The court’s order led to severe disappointment in the startup community in the applicable states, which relied on Section 80-IC to claim some relief for the early years of their business activities. However, the Supreme Court was later informed of the mistake it made in interpreting the term ‘initial assessment year,’ and the court rectified its order.

In the Classic Binding Industries case, the Supreme Court overlooked the definition of ‘initial assessment year’ laid down under Section 80-IC and based its ruling on the definition on term laid down under Section 80-IB, which does not apply to the businesses covered under Section 80-IC.

The court further clarified that when the substantial expansion of a startup (an undertaking or enterprise) is undertaken within the period of 10 years, the previous year is considered as the ‘initial assessment year’ for the business, and therefore, the business would be eligible to claim a 100% tax deduction under Section 80-IC on its profits and gains.

Additionally, the court held that the deduction would only be available for a maximum period of 10 years. In case the business carries out its substantial expansion in the 7th year, it would be entitled to claim a 100% deduction for the first five years, 25% (except for a company, which can claim 30%) in the 6th year and a 100% deduction again from the 7th year.

  • The same was held in Pr. CIT VS. Virgo Industries (2019) by the Punjab and Haryana High Court. In the case, the assessee claimed a 100% tax deduction in its 8th year of operations on the grounds of substantial expansion.

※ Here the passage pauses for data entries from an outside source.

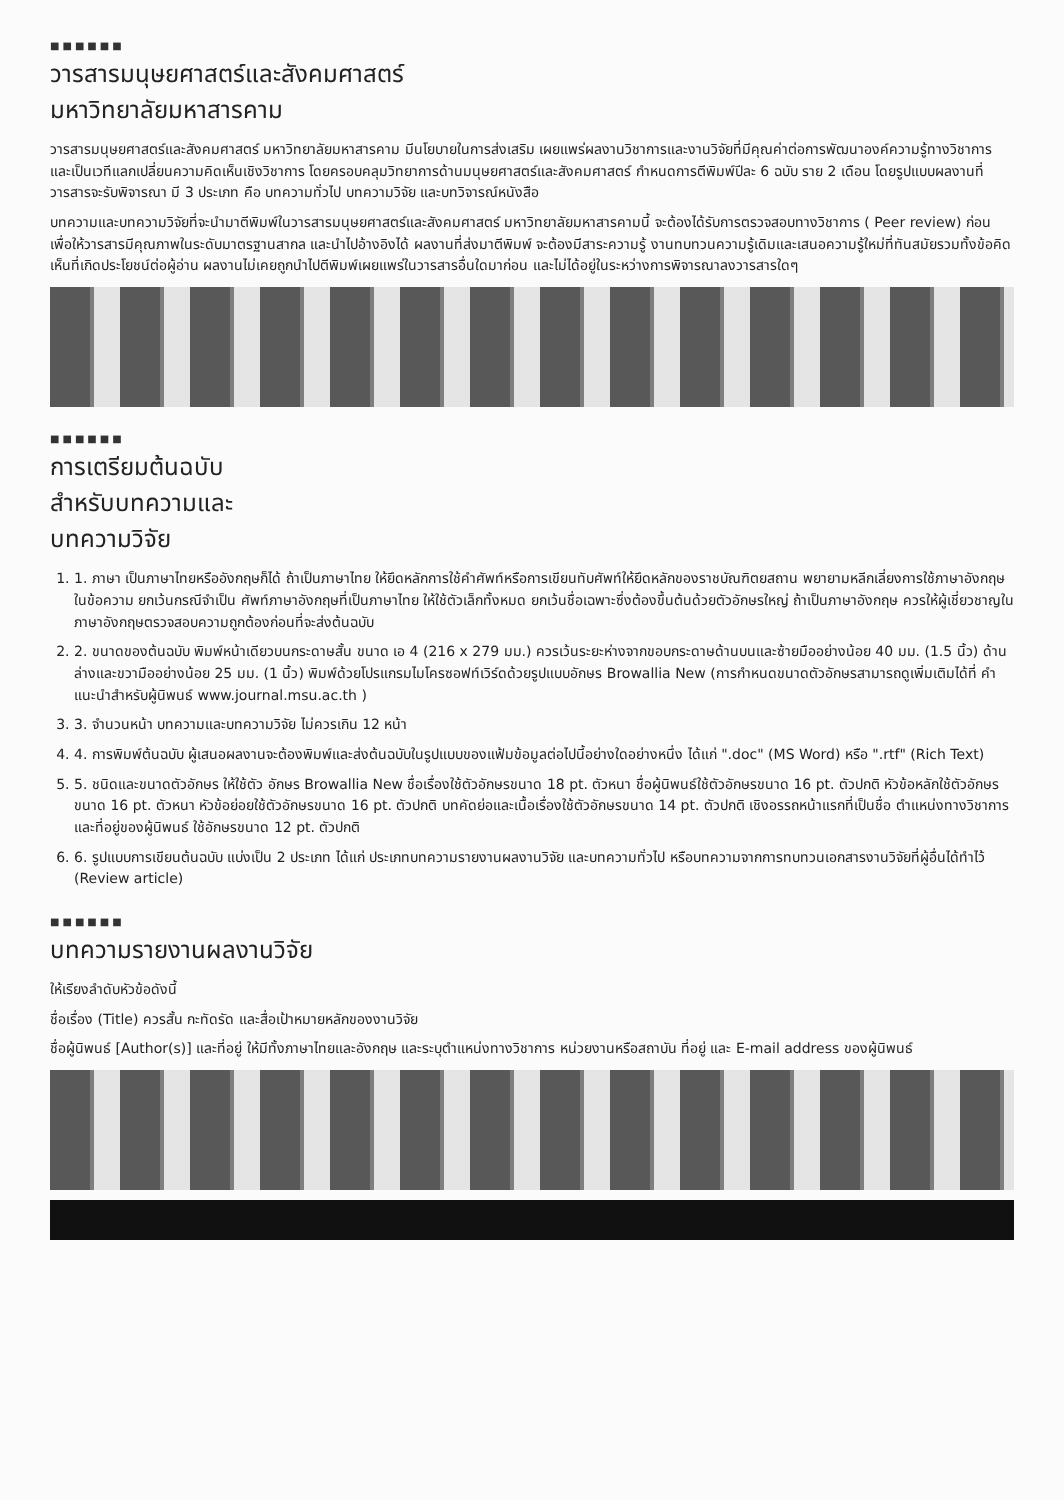■■■■■■
วารสารมนุษยศาสตร์และสังคมศาสตร์
มหาวิทยาลัยมหาสารคาม
วารสารมนุษยศาสตร์และสังคมศาสตร์ มหาวิทยาลัยมหาสารคาม มีนโยบายในการส่งเสริม เผยแพร่ผลงานวิชาการและงานวิจัยที่มีคุณค่าต่อการพัฒนาองค์ความรู้ทางวิชาการ และเป็นเวทีแลกเปลี่ยนความคิดเห็นเชิงวิชาการ โดยครอบคลุมวิทยาการด้านมนุษยศาสตร์และสังคมศาสตร์ กำหนดการตีพิมพ์ปีละ 6 ฉบับ ราย 2 เดือน โดยรูปแบบผลงานที่วารสารจะรับพิจารณา มี 3 ประเภท คือ บทความทั่วไป บทความวิจัย และบทวิจารณ์หนังสือ
บทความและบทความวิจัยที่จะนำมาตีพิมพ์ในวารสารมนุษยศาสตร์และสังคมศาสตร์ มหาวิทยาลัยมหาสารคามนี้ จะต้องได้รับการตรวจสอบทางวิชาการ ( Peer review) ก่อน เพื่อให้วารสารมีคุณภาพในระดับมาตรฐานสากล และนำไปอ้างอิงได้ ผลงานที่ส่งมาตีพิมพ์ จะต้องมีสาระความรู้ งานทบทวนความรู้เดิมและเสนอความรู้ใหม่ที่ทันสมัยรวมทั้งข้อคิดเห็นที่เกิดประโยชน์ต่อผู้อ่าน ผลงานไม่เคยถูกนำไปตีพิมพ์เผยแพร่ในวารสารอื่นใดมาก่อน และไม่ได้อยู่ในระหว่างการพิจารณาลงวารสารใดๆ
■■■■■■
การเตรียมต้นฉบับ
สำหรับบทความและ
บทความวิจัย
1. 1. ภาษา เป็นภาษาไทยหรืออังกฤษก็ได้ ถ้าเป็นภาษาไทย ให้ยึดหลักการใช้คำศัพท์หรือการเขียนทับศัพท์ให้ยึดหลักของราชบัณฑิตยสถาน พยายามหลีกเลี่ยงการใช้ภาษาอังกฤษในข้อความ ยกเว้นกรณีจำเป็น ศัพท์ภาษาอังกฤษที่เป็นภาษาไทย ให้ใช้ตัวเล็กทั้งหมด ยกเว้นชื่อเฉพาะซึ่งต้องขึ้นต้นด้วยตัวอักษรใหญ่ ถ้าเป็นภาษาอังกฤษ ควรให้ผู้เชี่ยวชาญในภาษาอังกฤษตรวจสอบความถูกต้องก่อนที่จะส่งต้นฉบับ
2. 2. ขนาดของต้นฉบับ พิมพ์หน้าเดียวบนกระดาษสั้น ขนาด เอ 4 (216 x 279 มม.) ควรเว้นระยะห่างจากขอบกระดาษด้านบนและซ้ายมืออย่างน้อย 40 มม. (1.5 นิ้ว) ด้านล่างและขวามืออย่างน้อย 25 มม. (1 นิ้ว) พิมพ์ด้วยโปรแกรมไมโครซอฟท์เวิร์ดด้วยรูปแบบอักษร Browallia New (การกำหนดขนาดตัวอักษรสามารถดูเพิ่มเติมได้ที่ คำแนะนำสำหรับผู้นิพนธ์ www.journal.msu.ac.th )
3. 3. จำนวนหน้า บทความและบทความวิจัย ไม่ควรเกิน 12 หน้า
4. 4. การพิมพ์ต้นฉบับ ผู้เสนอผลงานจะต้องพิมพ์และส่งต้นฉบับในรูปแบบของแฟ้มข้อมูลต่อไปนี้อย่างใดอย่างหนึ่ง ได้แก่ ".doc" (MS Word) หรือ ".rtf" (Rich Text)
5. 5. ชนิดและขนาดตัวอักษร ให้ใช้ตัว อักษร Browallia New ชื่อเรื่องใช้ตัวอักษรขนาด 18 pt. ตัวหนา ชื่อผู้นิพนธ์ใช้ตัวอักษรขนาด 16 pt. ตัวปกติ หัวข้อหลักใช้ตัวอักษรขนาด 16 pt. ตัวหนา หัวข้อย่อยใช้ตัวอักษรขนาด 16 pt. ตัวปกติ บทคัดย่อและเนื้อเรื่องใช้ตัวอักษรขนาด 14 pt. ตัวปกติ เชิงอรรถหน้าแรกที่เป็นชื่อ ตำแหน่งทางวิชาการ และที่อยู่ของผู้นิพนธ์ ใช้อักษรขนาด 12 pt. ตัวปกติ
6. 6. รูปแบบการเขียนต้นฉบับ แบ่งเป็น 2 ประเภท ได้แก่ ประเภทบทความรายงานผลงานวิจัย และบทความทั่วไป หรือบทความจากการทบทวนเอกสารงานวิจัยที่ผู้อื่นได้ทำไว้ (Review article)
■■■■■■
บทความรายงานผลงานวิจัย
ให้เรียงลำดับหัวข้อดังนี้
ชื่อเรื่อง (Title) ควรสั้น กะทัดรัด และสื่อเป้าหมายหลักของงานวิจัย
ชื่อผู้นิพนธ์ [Author(s)] และที่อยู่ ให้มีทั้งภาษาไทยและอังกฤษ และระบุตำแหน่งทางวิชาการ หน่วยงานหรือสถาบัน ที่อยู่ และ E-mail address ของผู้นิพนธ์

The Punjab and Haryana High Court accepted the assessee’s claim and held the deduction under Section 80-IC of the Indian Income Tax Act, 1961 at a rate of 100% instead of 25% for 8th year based on substantial expansion of the undertaking is legitimate and is not equivalent to false information submitted by the assessee with regards to the provisions of Section 271(1)(c) of the Income Tax Act.

  • In another case of PCIT vs. AarhamSoftronics (2019), the Supreme Court was asked to decide whether an assessee can claim a deduction of 100% from their profits for another five years after undertaking a substantial expansion, when it has already claimed a 100% deduction in the first five years of its business.

The Apex Court held that business was entitled to claim a 100% deduction if it carried out substantial expansion after five years of its initial assessment year. A startup will only be prevented from claiming a 100% deduction after five years and would be entitled to claim only 25% if it has no business activities, and its manufacturing unit is dormant.


Section 80-IC of the Indian Income Tax Act, 1961, was introduced as an effort to bring in more investors to invest in startups operating in the states of Himachal Pradesh, Uttarakhand, Sikkim, and the North-Eastern states, increase industrial operations and boost economic development in these regions.

Section 80-IC has enabled startups operating in these states to claim some tax relief during their initial years and allowed them to expand their operations without worrying about tax liabilities on the same while claiming a 100% tax exemption on the profits and gains earned during its first ten years of operation. Similar to numerous government initiatives and policies, Section 80-C is a progressive step that supports the Startup India Initiative fostered by the Government of India.